Gavin Rossdale and Brooke Shields
The people on the show were very vulnerable with you. Did you find it easier to open up or get others to talk over food? What’s the power of sharing a meal?
“I think that [having them open up is] obviously completely different with me, because I’m not a journalist… It’s very hard if you’re interviewed [by a journalist to open up, but with me,] there’s always a sense of vulnerability because [if someone is interviewing them] on a TV show or in print, the edit can really dictate a lot of things.
So, the thing that I feel good about is that I’m always going to get something different from the people on my show, because they look at me in a different way than how they look at a journalist talking to them. Also, I’m not getting anything from this. I want everyone’s best to come across in that. I like the show not to be a fluff piece, and that’s not who they are, but just show them their best side, which is possibly a bit more vulnerable, more open, and I think that’s what people connect to the most.”
You just wrapped up the Canadian leg of your tour. What are your favourite restaurants?
“I didn’t get to Joe Beef, which is probably one of my faves in Quebec. So that was a low point of being in Quebec and not being able to have the time to eat there.
But, I’d like to take this opportunity to give my thanks to OEB Breakfast. That place saved me because every day I’d wake up in a city that I’d never been to before, like Kelowna, British Columbia. I would look up a place to eat at about 12 o’clock, when I’m stuck and I’m hungry. I would just find out where the closest OEB Breakfast is and go. I’d order three scrambled eggs, two orders of bacon and coffee and some grilled tomatoes every day.”

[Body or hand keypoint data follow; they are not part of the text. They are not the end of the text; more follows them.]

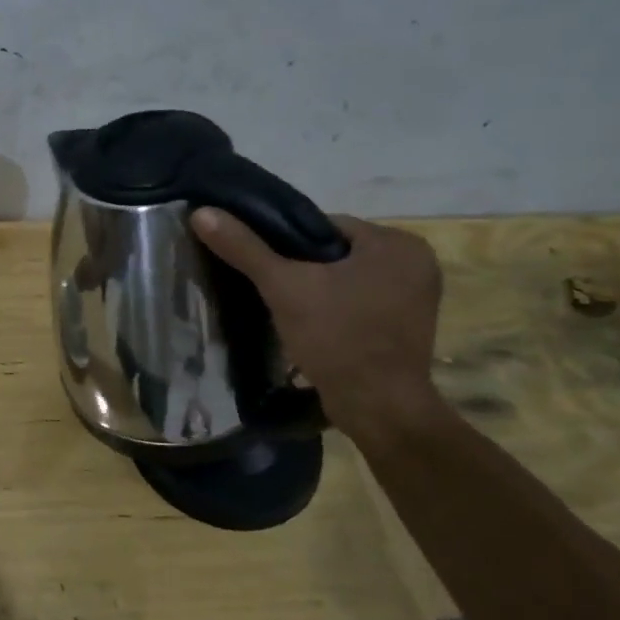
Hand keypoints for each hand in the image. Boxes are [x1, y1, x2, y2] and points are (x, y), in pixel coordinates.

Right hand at [192, 208, 444, 440]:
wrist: (377, 406)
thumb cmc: (336, 337)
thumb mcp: (284, 287)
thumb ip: (245, 248)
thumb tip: (202, 213)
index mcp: (397, 243)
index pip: (325, 226)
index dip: (286, 244)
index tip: (264, 267)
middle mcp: (417, 262)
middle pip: (337, 252)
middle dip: (304, 269)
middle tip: (272, 290)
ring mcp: (418, 296)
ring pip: (348, 278)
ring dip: (319, 290)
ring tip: (287, 309)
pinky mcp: (409, 325)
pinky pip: (361, 301)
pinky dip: (337, 309)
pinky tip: (313, 326)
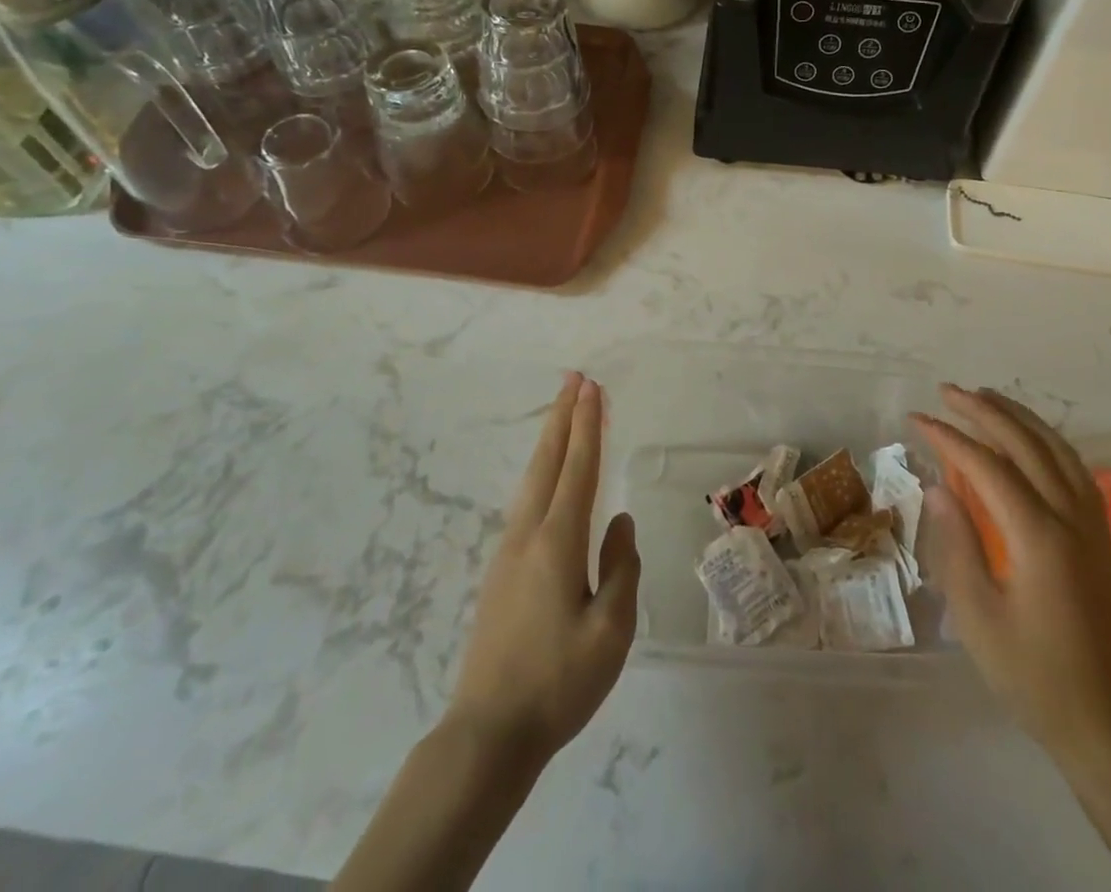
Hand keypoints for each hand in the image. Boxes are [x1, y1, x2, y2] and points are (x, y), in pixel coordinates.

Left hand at [445, 372, 639, 767]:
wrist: (488, 733)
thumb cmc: (558, 683)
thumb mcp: (611, 630)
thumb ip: (621, 568)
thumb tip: (621, 522)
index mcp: (557, 543)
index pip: (578, 469)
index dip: (588, 426)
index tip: (593, 388)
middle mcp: (528, 535)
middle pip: (547, 461)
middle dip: (562, 416)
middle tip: (574, 378)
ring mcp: (508, 552)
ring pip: (532, 479)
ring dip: (550, 439)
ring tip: (563, 412)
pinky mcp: (500, 571)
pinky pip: (526, 502)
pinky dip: (542, 471)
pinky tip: (547, 478)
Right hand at [913, 386, 1110, 764]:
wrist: (1110, 728)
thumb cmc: (1034, 677)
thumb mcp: (978, 617)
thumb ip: (957, 545)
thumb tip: (939, 488)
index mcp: (1039, 537)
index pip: (988, 466)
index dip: (949, 437)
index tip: (917, 419)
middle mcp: (1071, 518)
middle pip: (1026, 445)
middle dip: (984, 411)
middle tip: (946, 391)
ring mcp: (1093, 526)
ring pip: (1057, 450)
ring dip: (1019, 418)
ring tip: (985, 397)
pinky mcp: (1102, 538)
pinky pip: (1075, 469)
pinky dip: (1048, 440)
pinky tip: (1030, 439)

Who would you love to have over for dinner in the second season?
“There are a ton of people. Anyone who’s gotten there through their ingenuity and creativity. Anyone who, for lack of a better word, found some degree of success, some degree of notoriety for what they do, for their craft. And I think that we’re all interested in those journeys and what people are like in those journeys.”
This interview has been edited and condensed.